# Tâche
Combien de lignes des données ci-dessous contiennent la chaîne « address » ? Répondez uniquement par ce nombre.
====== Extrait des données
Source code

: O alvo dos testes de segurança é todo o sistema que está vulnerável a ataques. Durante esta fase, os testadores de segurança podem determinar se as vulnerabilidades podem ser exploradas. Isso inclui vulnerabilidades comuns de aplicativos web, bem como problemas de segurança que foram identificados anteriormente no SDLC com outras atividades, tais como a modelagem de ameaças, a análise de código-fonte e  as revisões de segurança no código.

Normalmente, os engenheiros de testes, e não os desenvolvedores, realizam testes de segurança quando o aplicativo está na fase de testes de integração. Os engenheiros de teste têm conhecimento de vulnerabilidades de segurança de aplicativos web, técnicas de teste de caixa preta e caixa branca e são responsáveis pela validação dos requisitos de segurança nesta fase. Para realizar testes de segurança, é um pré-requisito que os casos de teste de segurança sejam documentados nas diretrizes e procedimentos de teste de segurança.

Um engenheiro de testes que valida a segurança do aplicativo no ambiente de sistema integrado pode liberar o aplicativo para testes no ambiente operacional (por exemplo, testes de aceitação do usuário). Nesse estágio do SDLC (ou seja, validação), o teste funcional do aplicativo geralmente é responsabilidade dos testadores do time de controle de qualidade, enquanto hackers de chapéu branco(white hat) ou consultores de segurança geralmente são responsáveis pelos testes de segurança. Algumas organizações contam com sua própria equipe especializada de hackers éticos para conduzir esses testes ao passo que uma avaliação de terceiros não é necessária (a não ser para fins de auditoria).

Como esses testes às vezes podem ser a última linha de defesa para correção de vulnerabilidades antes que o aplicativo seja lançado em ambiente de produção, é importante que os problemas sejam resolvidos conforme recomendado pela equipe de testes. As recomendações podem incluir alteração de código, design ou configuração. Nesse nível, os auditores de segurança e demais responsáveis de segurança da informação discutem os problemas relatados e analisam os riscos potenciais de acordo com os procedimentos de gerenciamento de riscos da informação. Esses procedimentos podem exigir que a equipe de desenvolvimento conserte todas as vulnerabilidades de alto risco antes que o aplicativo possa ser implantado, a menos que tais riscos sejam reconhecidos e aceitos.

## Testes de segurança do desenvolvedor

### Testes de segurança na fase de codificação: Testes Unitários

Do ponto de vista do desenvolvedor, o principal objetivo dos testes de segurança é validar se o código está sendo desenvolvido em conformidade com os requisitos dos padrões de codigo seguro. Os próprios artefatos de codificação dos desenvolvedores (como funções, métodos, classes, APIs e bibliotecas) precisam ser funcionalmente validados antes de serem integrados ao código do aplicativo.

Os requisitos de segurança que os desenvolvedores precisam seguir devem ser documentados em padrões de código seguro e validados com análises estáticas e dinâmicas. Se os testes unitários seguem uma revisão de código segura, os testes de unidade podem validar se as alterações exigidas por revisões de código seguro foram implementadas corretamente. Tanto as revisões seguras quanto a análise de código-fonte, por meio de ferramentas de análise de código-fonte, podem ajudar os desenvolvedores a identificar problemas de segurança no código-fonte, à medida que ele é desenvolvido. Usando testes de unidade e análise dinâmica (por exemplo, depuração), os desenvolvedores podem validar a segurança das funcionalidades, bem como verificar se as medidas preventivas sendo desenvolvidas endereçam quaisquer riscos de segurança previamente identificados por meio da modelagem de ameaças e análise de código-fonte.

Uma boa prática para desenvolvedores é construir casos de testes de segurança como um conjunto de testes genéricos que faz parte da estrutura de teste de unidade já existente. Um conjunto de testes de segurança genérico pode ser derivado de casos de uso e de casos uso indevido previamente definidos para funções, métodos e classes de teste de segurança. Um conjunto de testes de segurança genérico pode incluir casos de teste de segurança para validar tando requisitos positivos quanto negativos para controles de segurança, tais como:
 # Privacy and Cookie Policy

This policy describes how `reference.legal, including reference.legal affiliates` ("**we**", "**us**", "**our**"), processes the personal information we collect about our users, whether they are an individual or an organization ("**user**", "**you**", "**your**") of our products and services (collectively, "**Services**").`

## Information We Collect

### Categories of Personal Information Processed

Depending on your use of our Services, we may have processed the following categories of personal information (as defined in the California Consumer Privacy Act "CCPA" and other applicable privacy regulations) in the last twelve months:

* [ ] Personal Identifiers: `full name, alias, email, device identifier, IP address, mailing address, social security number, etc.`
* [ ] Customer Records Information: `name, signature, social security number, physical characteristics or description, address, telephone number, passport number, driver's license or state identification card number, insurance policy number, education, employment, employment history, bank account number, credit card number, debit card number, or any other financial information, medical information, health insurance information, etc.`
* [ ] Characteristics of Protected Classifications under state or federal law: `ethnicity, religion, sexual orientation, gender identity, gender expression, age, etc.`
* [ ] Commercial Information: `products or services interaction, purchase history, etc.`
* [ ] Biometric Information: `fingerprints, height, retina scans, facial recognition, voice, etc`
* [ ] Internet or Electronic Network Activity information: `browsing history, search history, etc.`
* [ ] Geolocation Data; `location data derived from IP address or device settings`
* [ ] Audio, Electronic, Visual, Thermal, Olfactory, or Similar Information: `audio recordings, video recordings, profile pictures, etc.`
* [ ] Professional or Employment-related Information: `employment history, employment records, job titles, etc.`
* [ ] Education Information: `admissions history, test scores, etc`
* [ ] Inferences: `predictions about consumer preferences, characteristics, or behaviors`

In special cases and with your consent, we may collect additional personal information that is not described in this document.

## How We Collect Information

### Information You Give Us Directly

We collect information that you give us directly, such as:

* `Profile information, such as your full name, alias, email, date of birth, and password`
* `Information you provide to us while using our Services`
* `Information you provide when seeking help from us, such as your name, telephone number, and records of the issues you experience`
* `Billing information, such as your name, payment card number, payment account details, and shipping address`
============
# Solution proposée
4